Our recent convert, Holly, was
baptized right before Christmas- just a couple of weeks ago. This last week was
our stake temple night, and she was able to attend to do baptisms with two of
our other recent converts, the Buetows, who were baptized in May. The three of
them were planning on going together and Holly even loaned her car to the
Buetows for the day to make everything run more smoothly. Everything was
going perfectly until both of the Buetows got very sick. They were considering
not going to the temple. They knew that this would leave Holly by herself on
her first trip to the temple, so they decided to go anyways. It was a good
experience for all and we hope to get them back to the temple within the next
month. The next evening, we visited Holly and the Buetows came as our team up.

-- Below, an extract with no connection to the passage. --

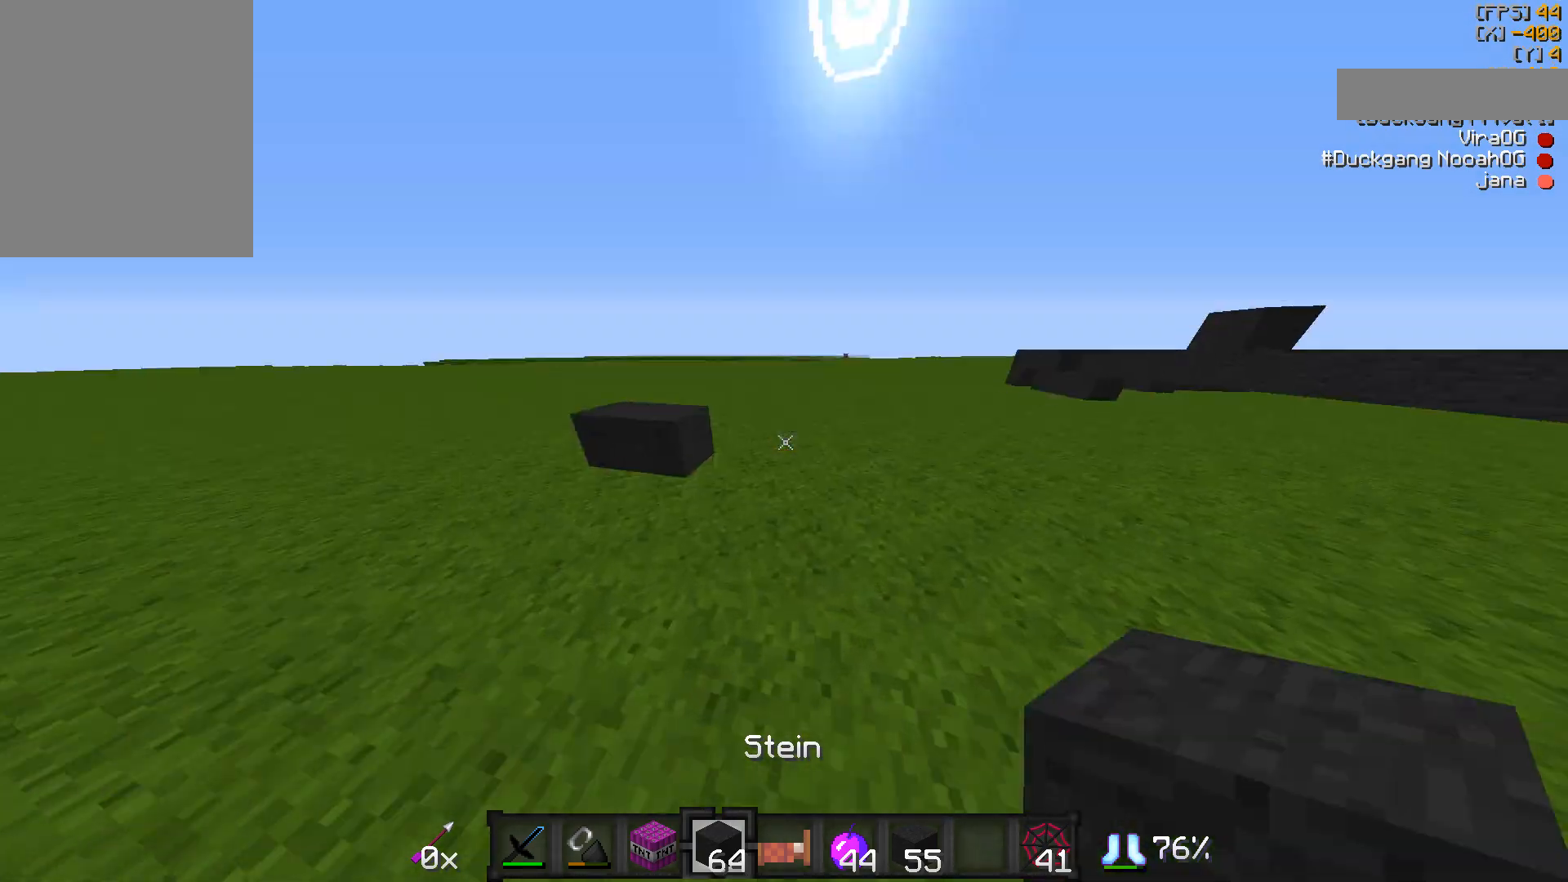
{"keys": ["s"], "mouse": [], "events": [[283, "w", "up"], [350, "s", "down"]]}
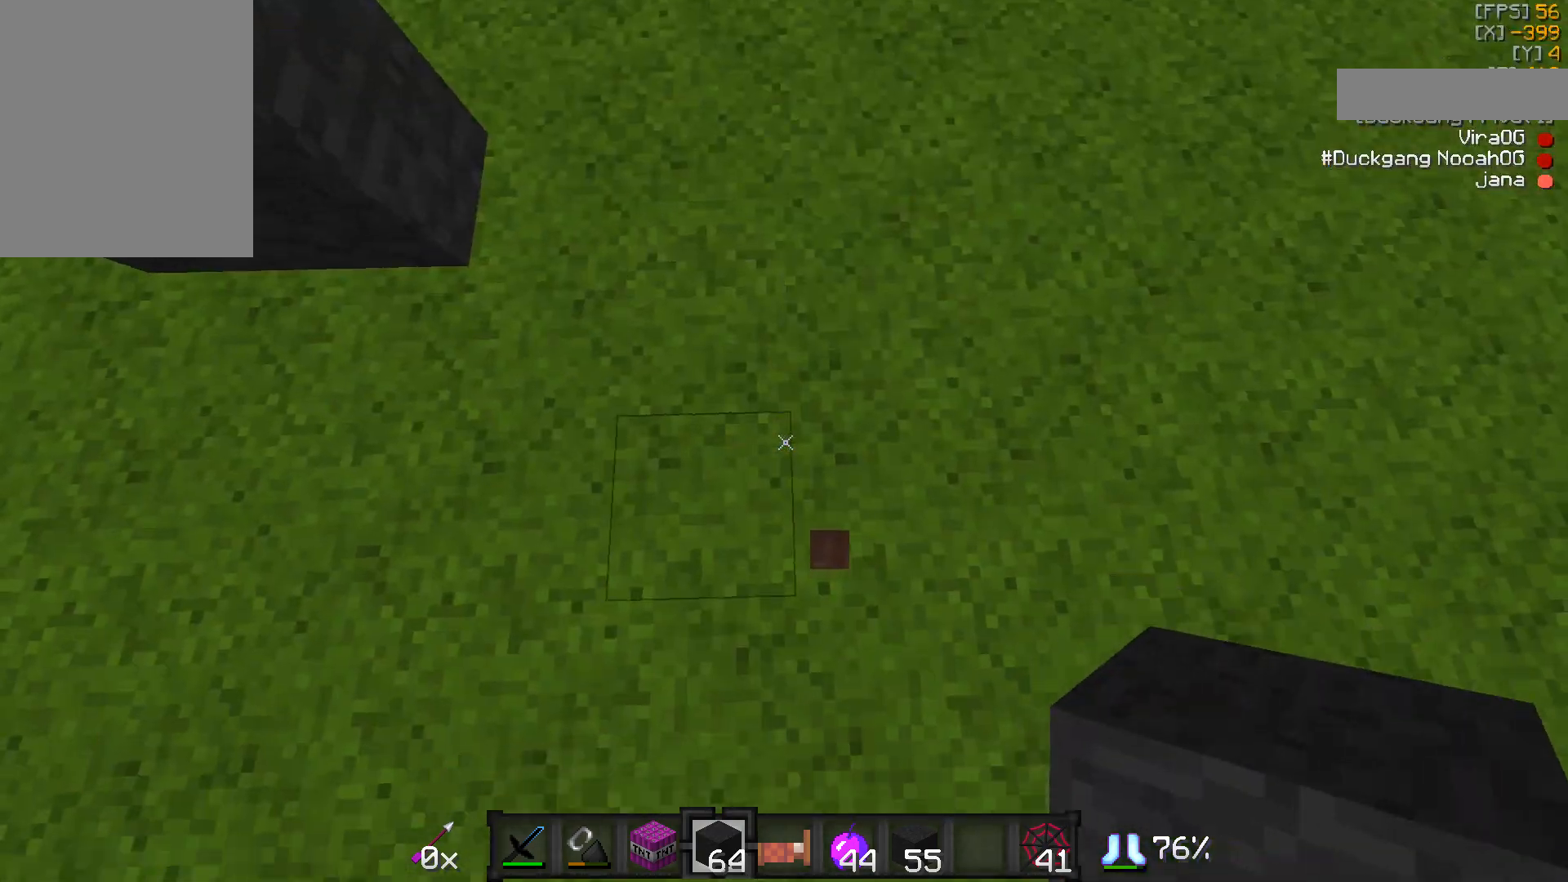
{"keys": ["a"], "mouse": [], "events": [[100, "s", "up"], [450, "a", "down"]]}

Holly brought up a concern that she doesn't know if she has ever felt the
spirit. It is a concern that we have addressed with her before, testifying over
and over that she has and trying to help her identify those times, but we
obviously have not been completely successful. But this lesson was very
different. We were able to testify in harmony with the Buetows, and by the end
of lesson, Holly said that she has felt the Spirit before; she just didn't
recognize what it was. It was a really great lesson and we committed her to
bring a question to church and to paying more attention to the spirit at
church on Sunday so that she could get an answer to her question, but then she
was sitting with us in sacrament meeting and cutting her fingernails during the
sacrament. Hm. She got an answer though, so maybe she is just really good at
focusing on more than one thing at once. I don't know.
The frustrating part of this week is just appointments keep falling through and sometimes feeling like I am doing the wrong things. There were days where we had appointments for every hour from 3 until 8, but everyone or almost every one cancelled. It’s frustrating because we spend so much time making sure that we have appointments and getting members to come with us to each of those appointments. I recognize that Heavenly Father can still make other good things happen, but I wish that things could just work out the way that we plan for them to.
Other than that, the Trail center
has been very slow, which is nice for the new sisters because there is a lot
less pressure on them to start taking tours, so they can kind of ease into it a
little bit. Yesterday, not a single person came in during the 6 hours that we
were here in the morning, although we did get some cleaning done. I am almost
convinced that when I grow up and am a senior missionary, I will be called to
do FM. (facilities management). Especially when it is slow like this, I am
always finding something to clean. Yesterday, we finished cleaning up from the
Gingerbread festival and cleaned the mats behind the front desk and took apart
somethings in the gallery that were really dirty, cleaned them, and put them
back together. I enjoy it :) A lot of sisters have been getting sick lately
though. I guess the flu is running rampant through Omaha, so we are getting our
fair share.
I have been thinking about a
commitment that the Trail Center Leaders gave us this last week at training, to
figure out what our unique role is in the Trail Center. In fact it is
something that I have thought a lot about throughout my mission.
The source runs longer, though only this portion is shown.